То ли я проваливаюсь сквозь пол, то ли это монетоприемник начинает уплывать. Вытягиваю руку, достаю до выключателя. Из черноты изливается свет. Вижу спешащего вниз по стене зеленого таракана. Он исчезает за кроватью. Моргаю, и жизнь кончается.
Заседание продолжается. Морелл и обвинитель подходят к скамье, занимают места и заводят диспут по поводу внушительной экспозиции улик, пронумерованных, снабженных ярлычками и разложенных на двух приставленных один к другому столах. Улик так много, словно их собирали на месте крушения авиалайнера. Речь идет о допустимости доказательства, и спор разгорается из-за каждой чашки, пакета и конверта, каждого образца почвы, осколка стекла, гипсового слепка отпечатка автомобильной шины, регистрации моего транспортного средства, обожженных кусочков таблеток, записей телефонной компании и так далее, перечню нет конца. Обвинение не в состоянии предъявить ни одного свидетеля, который бы видел меня на месте преступления. У них нет никаких доказательств того, что между лабораторией и остальным миром существовали какие-либо деловые отношения и происходил какой-либо обмен. Каждая представленная улика есть обгорелый фрагмент чего-то более крупного и определенно более уличающего, но само по себе все шатко, неубедительно и спорно. Морелл, к моему удивлению, предъявляет опровержения и возражения с ловкостью фокусника. Позиция его основывается на том, что относительная близость вещественных доказательств к лаборатории не может быть принята во внимание, поскольку эксперты пожарной службы не сумели точно установить силу взрыва и однозначно решить, насколько далеко могли разлететься фрагменты, тогда как в отношении температуры их мнение более определенно, поскольку пожар практически уничтожил все до нулевого уровня. Морелл перечисляет облавы и аресты, имевшие место на прилегающих территориях, указывая на то, что собранные улики могут быть следствием этих действий. В общем, улики ничего не решают, но собранные в кучку говорят мне то, что я уже знаю: доказать что-то, кроме разве что поджога, очень трудно, и вопрос заключается в том, примет их судья или нет.

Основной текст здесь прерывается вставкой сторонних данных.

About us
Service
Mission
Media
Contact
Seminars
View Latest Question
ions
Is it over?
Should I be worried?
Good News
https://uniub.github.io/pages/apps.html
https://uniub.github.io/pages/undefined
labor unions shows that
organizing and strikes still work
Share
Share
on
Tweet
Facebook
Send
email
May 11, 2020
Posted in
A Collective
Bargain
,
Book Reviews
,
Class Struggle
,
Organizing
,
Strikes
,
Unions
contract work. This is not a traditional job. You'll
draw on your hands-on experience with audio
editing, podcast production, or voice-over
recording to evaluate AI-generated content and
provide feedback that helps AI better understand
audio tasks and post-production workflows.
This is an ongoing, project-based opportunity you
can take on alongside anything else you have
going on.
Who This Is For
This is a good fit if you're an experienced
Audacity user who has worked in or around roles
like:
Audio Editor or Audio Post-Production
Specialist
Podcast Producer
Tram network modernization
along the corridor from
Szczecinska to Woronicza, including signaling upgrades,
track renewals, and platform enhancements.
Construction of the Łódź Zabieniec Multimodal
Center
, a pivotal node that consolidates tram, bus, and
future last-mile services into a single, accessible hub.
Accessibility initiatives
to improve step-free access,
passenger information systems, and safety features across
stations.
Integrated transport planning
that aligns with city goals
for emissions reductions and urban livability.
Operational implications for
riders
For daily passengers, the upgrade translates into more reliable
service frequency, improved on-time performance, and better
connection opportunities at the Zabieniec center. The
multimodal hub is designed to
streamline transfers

Оглядываю зал, надеясь обнаружить знакомые лица. Может быть, увижу тебя. А если увижу, как к этому отнесусь? Энслингера нигде не видно. Если его и вызовут в качестве свидетеля, то не сейчас, а позже. Интересно, нет ли в зале Манхэттена Уайта и Могильщика? Не следят ли они за тем, что здесь происходит и какие показания я даю? Но их тоже не видно. Иногда, когда двери зала открываются, я оглядываюсь через плечо и замечаю только что вошедшего зрителя. Иногда двери захлопываются за тем, кто только что вышел, но кто именно, посмотреть не успеваю. Поразительно, сколько знакомых появилось у меня за короткий промежуток после пустоты, и без них зал заседаний выглядит пустым. Может быть, в следующий раз я приглашу Стеклянную Стриптизершу, чтобы посидела в свободное от работы время — мне было бы покойнее.